Quote the listing below line for line, without changing any words, numbers, or punctuation.

Stored data —

┄┄┄┄┄┄┄┄┄┄

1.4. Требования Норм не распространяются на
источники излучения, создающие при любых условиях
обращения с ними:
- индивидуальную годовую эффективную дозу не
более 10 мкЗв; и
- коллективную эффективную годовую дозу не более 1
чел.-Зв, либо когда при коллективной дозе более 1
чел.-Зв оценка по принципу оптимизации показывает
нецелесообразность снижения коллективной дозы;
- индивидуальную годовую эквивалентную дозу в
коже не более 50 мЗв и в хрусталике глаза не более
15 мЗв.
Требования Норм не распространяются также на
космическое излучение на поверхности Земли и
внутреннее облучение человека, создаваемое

┄┄┄┄┄┄┄┄┄┄

Solution to this problem —
1.4. Требования Норм не распространяются на
источники излучения, создающие при любых условиях
обращения с ними:
- индивидуальную годовую эффективную дозу не
более 10 мкЗв; и
- коллективную эффективную годовую дозу не более 1
чел.-Зв, либо когда при коллективной дозе более 1
чел.-Зв оценка по принципу оптимизации показывает
нецелесообразность снижения коллективной дозы;
- индивидуальную годовую эквивалентную дозу в
коже не более 50 мЗв и в хрусталике глаза не более
15 мЗв.
Требования Норм не распространяются также на
космическое излучение на поверхности Земли и
внутреннее облучение человека, создаваемое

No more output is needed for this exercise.